To prevent this iron overload cardiomyopathy – excess iron needs to be removed by timely chelation therapy. Serum ferritin is the most widely used marker to detect iron overload in thalassemia patients, but multiple studies have shown serum ferritin levels to be a poor predictor of cardiac iron deposition, she said.
“A special cardiac MRI technique is currently the worldwide gold standard for cardiac iron detection. However, MRI is considered expensive and time consuming – not available widely and used scarcely. More so, MRI protocols are not standardized and manpower not adequately trained to correctly acquire and interpret the cardiac MRI scans,” Dr Jagia stated.
“Thalassemia patients sometimes study the liver iron,but do not study the deposition of iron in the heart which over the time affects the functioning of the cardiac muscle.

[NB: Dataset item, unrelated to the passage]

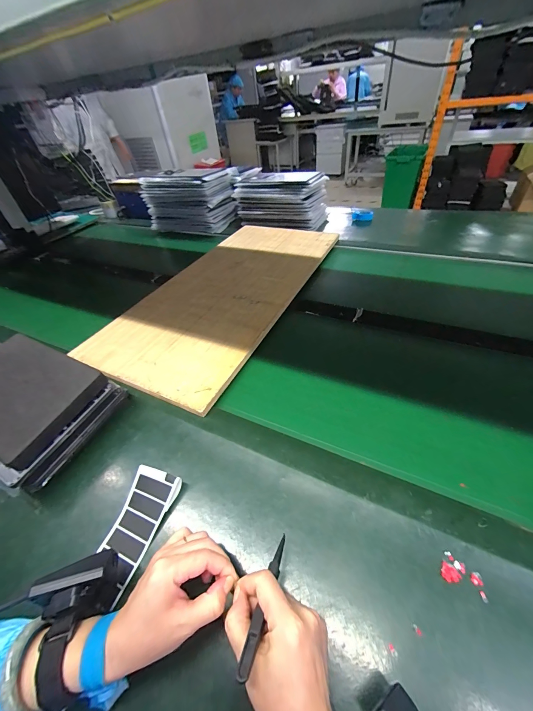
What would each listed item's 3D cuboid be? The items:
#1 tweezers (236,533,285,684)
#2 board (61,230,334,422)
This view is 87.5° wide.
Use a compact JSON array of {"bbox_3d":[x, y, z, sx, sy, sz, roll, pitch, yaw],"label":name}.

So what happens is liver iron may not correspond to the iron in the heart and sometimes the liver iron may be low and iron deposition in the heart may be high and the person goes into cardiac failure and they usually die by 22-25 years.
If this is detected on time by this simple test, which in India outside AIIMS would cost about Rs 50,000, here they are doing totally free of cost,” elaborated Dr Rima Dada, professor in charge of the media cell at AIIMS Delhi.
AIIMS is also willing to train the doctors on this specialised technique, Dr Dada added.